Edit: gpt-oss 120 should be cheap and capable enough. Available on duck.ai

FrankLaskey@lemmy.ml · 1 day ago

The coder model (480B). I initially mistakenly said the 235b one but edited that. I didn’t know you could customize quant on OpenRouter (and I thought the differences between most modern 4 bit quants and 8-bit was minimal as well…) I have tried GPT OSS 120 a bunch of time and though it seems quote unquote ‘intelligent’ enough it is just too talkative and verbose for me (plus I can’t remember the last time it responded without somehow working an elaborate comparison table into the response) and it makes it too hard to parse through things.

afk_strats@lemmy.world · 21 hours ago

Totally. I think OSS is outright annoying with its verbosity.
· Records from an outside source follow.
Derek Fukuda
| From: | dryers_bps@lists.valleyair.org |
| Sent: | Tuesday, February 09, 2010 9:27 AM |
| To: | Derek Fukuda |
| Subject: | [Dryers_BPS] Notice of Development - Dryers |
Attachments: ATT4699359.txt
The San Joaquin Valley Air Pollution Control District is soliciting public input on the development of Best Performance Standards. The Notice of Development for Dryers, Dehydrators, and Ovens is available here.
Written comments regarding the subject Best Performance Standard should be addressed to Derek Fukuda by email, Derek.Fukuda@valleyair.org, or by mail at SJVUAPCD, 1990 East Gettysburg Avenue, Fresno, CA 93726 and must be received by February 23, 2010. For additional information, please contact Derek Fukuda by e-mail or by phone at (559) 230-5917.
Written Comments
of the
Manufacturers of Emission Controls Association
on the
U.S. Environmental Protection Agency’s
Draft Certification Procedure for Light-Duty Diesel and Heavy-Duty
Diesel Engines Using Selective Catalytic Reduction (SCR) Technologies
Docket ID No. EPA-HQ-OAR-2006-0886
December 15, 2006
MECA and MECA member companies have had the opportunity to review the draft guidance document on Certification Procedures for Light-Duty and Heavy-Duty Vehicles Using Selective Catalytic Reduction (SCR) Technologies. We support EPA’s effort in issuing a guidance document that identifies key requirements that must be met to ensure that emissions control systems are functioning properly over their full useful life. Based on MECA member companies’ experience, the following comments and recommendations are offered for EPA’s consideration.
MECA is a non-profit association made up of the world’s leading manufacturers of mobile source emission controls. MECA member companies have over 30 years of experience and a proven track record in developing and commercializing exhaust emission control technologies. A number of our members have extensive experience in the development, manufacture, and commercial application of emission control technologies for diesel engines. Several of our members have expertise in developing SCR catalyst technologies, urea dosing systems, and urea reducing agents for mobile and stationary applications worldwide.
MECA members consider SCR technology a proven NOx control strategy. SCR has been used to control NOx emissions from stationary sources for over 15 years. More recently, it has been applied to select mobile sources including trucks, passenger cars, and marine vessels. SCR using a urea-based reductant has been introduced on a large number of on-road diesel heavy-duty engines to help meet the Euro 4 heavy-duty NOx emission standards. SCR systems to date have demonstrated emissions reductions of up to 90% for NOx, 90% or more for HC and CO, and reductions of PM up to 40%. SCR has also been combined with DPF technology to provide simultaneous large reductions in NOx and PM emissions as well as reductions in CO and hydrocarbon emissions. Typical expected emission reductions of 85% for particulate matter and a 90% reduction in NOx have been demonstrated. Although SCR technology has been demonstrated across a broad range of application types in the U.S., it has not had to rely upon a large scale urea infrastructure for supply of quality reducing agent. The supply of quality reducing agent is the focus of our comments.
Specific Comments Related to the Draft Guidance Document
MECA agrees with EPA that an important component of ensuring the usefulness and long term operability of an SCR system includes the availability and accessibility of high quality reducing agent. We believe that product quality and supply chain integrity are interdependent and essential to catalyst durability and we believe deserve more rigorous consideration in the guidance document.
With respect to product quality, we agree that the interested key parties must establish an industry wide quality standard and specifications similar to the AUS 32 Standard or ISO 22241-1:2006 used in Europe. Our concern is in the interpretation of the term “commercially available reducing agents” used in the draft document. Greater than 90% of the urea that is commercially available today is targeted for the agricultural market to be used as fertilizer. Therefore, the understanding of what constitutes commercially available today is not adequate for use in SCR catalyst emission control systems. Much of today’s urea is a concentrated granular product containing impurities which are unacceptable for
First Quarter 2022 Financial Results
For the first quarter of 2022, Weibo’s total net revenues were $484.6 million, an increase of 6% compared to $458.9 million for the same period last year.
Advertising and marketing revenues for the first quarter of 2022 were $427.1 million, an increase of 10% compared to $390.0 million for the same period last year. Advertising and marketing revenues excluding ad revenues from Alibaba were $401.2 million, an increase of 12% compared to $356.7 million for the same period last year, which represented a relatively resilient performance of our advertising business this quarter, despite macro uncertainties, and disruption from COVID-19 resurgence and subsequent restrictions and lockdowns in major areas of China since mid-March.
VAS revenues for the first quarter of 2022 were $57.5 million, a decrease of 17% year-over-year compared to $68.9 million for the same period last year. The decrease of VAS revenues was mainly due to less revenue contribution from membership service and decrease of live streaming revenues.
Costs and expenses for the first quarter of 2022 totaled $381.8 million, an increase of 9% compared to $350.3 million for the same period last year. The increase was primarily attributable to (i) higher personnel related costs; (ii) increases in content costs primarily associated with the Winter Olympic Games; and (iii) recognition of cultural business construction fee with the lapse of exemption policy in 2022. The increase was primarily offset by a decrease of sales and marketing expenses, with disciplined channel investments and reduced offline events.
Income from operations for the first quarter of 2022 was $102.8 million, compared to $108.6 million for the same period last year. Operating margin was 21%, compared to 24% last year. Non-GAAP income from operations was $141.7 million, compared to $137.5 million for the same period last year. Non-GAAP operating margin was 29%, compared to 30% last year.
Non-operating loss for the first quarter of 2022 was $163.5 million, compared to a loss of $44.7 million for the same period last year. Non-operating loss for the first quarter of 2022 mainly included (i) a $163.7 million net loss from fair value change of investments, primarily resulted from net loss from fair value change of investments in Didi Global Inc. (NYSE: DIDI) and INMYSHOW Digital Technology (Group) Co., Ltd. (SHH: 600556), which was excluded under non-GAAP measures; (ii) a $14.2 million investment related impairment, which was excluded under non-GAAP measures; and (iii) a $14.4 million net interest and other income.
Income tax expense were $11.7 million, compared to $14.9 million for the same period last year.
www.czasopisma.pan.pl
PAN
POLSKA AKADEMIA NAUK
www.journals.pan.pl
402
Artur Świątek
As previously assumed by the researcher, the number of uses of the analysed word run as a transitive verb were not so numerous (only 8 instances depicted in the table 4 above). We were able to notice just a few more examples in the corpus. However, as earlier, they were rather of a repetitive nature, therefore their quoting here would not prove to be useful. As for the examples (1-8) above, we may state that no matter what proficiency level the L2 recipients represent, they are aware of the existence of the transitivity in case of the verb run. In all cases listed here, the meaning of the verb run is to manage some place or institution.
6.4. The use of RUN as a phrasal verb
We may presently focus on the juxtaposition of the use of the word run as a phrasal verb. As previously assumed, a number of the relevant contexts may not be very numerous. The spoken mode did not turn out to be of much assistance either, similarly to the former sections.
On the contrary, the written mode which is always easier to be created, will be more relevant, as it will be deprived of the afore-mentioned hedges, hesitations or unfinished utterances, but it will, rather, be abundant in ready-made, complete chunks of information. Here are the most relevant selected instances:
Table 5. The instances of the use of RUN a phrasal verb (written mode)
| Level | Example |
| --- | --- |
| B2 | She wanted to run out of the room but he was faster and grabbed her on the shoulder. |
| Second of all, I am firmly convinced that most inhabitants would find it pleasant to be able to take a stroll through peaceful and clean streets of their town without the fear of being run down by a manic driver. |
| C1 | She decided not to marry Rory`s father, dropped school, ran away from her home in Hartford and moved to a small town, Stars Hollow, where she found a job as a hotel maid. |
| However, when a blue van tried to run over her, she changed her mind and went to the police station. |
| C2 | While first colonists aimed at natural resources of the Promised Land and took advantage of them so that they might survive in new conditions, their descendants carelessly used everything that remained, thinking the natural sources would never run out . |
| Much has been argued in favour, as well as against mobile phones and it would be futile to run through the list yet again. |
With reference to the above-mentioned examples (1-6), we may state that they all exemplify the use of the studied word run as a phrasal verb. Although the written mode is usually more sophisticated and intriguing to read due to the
A system prompt will get around that

FrankLaskey@lemmy.ml · 20 hours ago

I tried that! I literally told it to be concise and to limit its response to a certain number of words unless strictly necessary and it seemed to completely ignore both.

Grimy@lemmy.world · 1 day ago

I think it’s more important how you run it.

I have copilot in vscode and since I use it to ssh into things, the bot has access to all the files and my terminal output. It’s also easy to switch from one model to an other.

FrankLaskey@lemmy.ml · 1 day ago

Even if this isn’t going to solve the issue of the quality of the LLM’s advice and help, it would massively simplify my current workflow which is copy/pasting logs and command responses and everything into the OWUI window. I’ll check it out. Can you use OpenRouter with VSCode to have access to more models or?

Grimy@lemmy.world · 1 day ago

Yup, open router is one of the options as well as ollama and all the major APIs.

I pay 10$ a month so I get unlimited chatgpt4.1, 5 mini and grok. I also have openai and gemini through API.

Surprisingly, grok feels the best because it tends to make small changes at a time and will verify by running your scripts if you let it. It picks up on it’s own mistakes way more often, and it’s also fast. Not the smartest but definitely the funnest.

You can probably get similar behavior by modifying the prompts for the other ones.

FrankLaskey@lemmy.ml · 20 hours ago

Is this Grok Code fast 1? I’ve noticed it’s hitting tops on OR for programming as of recently. I was going to try it out but it won’t respect my zero data retention preference unsurprisingly.

Grimy@lemmy.world · 19 hours ago

Yup, precisely. It’s easily the best free model on the 10$ a month plan.